Here’s how to eliminate sugar without giving up sweets:
- Freeze orange juice in ice cube trays for delicious, nutritious, refreshing summer treats.
- Grill peaches for a sublime dessert.
- For a yummy fall and winter treat, mix unsweetened cocoa powder in a glass of hot water or warmed almond milk. Add a splash of vanilla extract. If you need more sweetness, add a drop of stevia.
- Sip naturally sweet mint, fruit, or dessert herbal teas. Republic of Tea’s Coconut Cocoa is as rich and satisfying as anything made with sugar.
- Roast naturally sweet vegetables, including corn, yams, sweet potatoes, and winter squash, and use as side dishes and, if you’re an in-between-meals-snacker, snacks. I don’t advocate snacking, but that’s a whole other topic.
- Use fruit—either pureed, fresh, whole fruits or juice— for baking. Choose fruits that complement the flavors of the other ingredients.
- Substitute crushed pineapple (1:1 ratio) or 2/3-cup apple juice for a cup of sugar in carrot cake.
- Substitute applesauce for sugar (1:1 ratio) in oatmeal cookie recipes.
- Sweeten brownie batter with pureed dates. Use 2/3-cup of dates for 1 cup of sugar.
- Use extra ripe bananas in your banana bread and skip all other sugars. The riper a banana gets, the sweeter it becomes. So sweet, there’s no need for extra sugar.

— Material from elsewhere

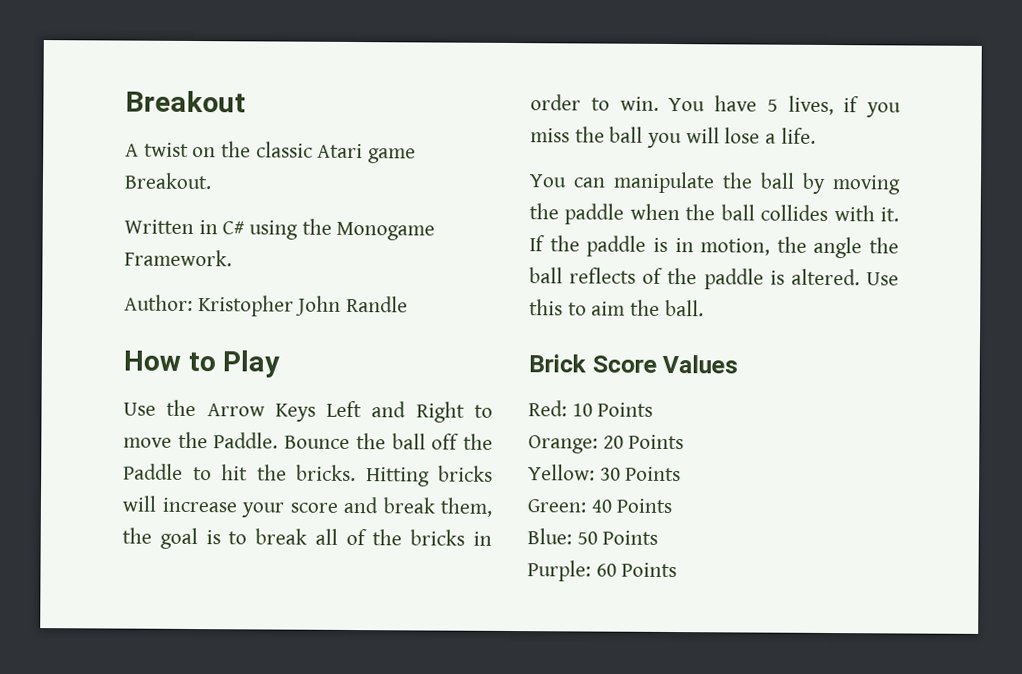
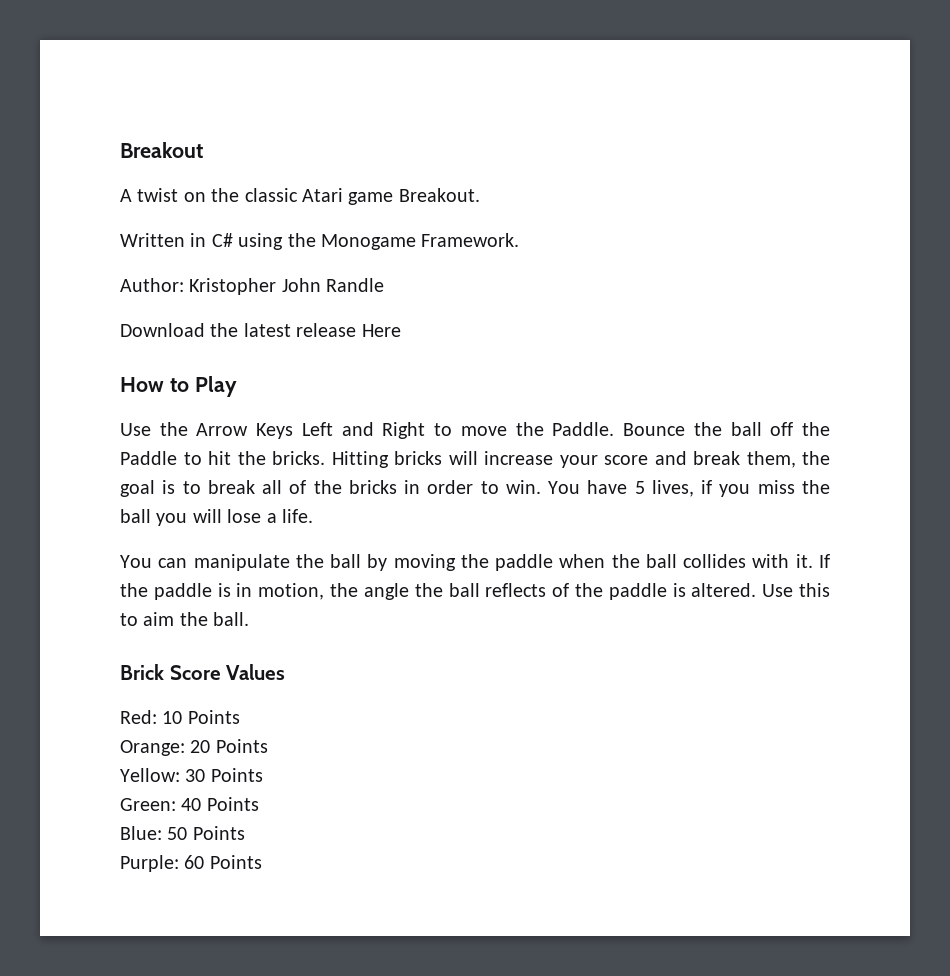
(409, 304) none -> [120,323,401,337] // Download the latest release Here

- Swap apple juice concentrate for sugar in apple pies (1:1 ratio).
- Be creative with spices. Vanilla beans can a hint of sweetness without the sugar. Dark, unsweetened chocolate, in small quantities, is healthy. Dip the unsweetened dark chocolate in a quarter teaspoon of almond butter. Carob, which is naturally sweet, can be substituted for milk chocolate in recipes.
- If you’re going to snack, snack smarter. Smear a thin layer of almond butter on 3 or 4 Triscuit crackers (or other whole grain cracker) and top each with a dollop of 100% fruit spread. Avoid peanut butter. Peanuts, even when organic, are prone to mold which causes the growth of a toxin—aflatoxin—that is highly carcinogenic.
- Snack on 2 TB of raisins mixed with 2 TB of cashews. Be mindful that nuts and nut butters are both high fat and high calorie, so moderation is essential.
- Sweeten coffee and tea with stevia, a natural herb that does not raise blood sugar and contains 0 calories. Stevia is available in health food stores and in many conventional markets. Not all stevia brands are created equal. For great taste, choose Sweet Leaf or NuNaturals. For a more subtle sweetness in coffee, try fresh ground cinnamon instead of stevia.
- Stevia is far sweeter than sugar, so when substituting, bear in mind that 1 or 2 drops of stevia will be as sweet as a teaspoon of sugar. Add a drop or 2 to your oatmeal and other breakfast cereals.
- Read ingredients. When you opt for packaged foods (which I also do not recommend), choose only items where sugar is the sixth or lower ingredient on the list. It’s always healthier, safer, and less expensive to avoid packaged foods entirely and eat fresh, whole foods. Be mindful that the food industry spends billions of dollars researching the perfect blend of ingredients to create addictive eating. When you buy packaged foods, you buy into the industry of addiction.
- Avoid or strictly limit syrups, such as agave, maple, rice, and molasses. While these syrups contain some healthy minerals and vitamins, they’re high on the glycemic index and can trigger cravings for more sweets.
- Do not substitute artificial or chemical sweeteners for sugar. Aspartame, saccharin, and other chemical sweeteners are reportedly linked to a host of adverse reactions, some serious, including dementia and neurological disorders. Also, artificial sweeteners can trigger sugar cravings and cause overeating, since they don’t signal the brain that the stomach is full.
- Aspartame can cause weight gain through metabolic disease. Stick with natural foods only.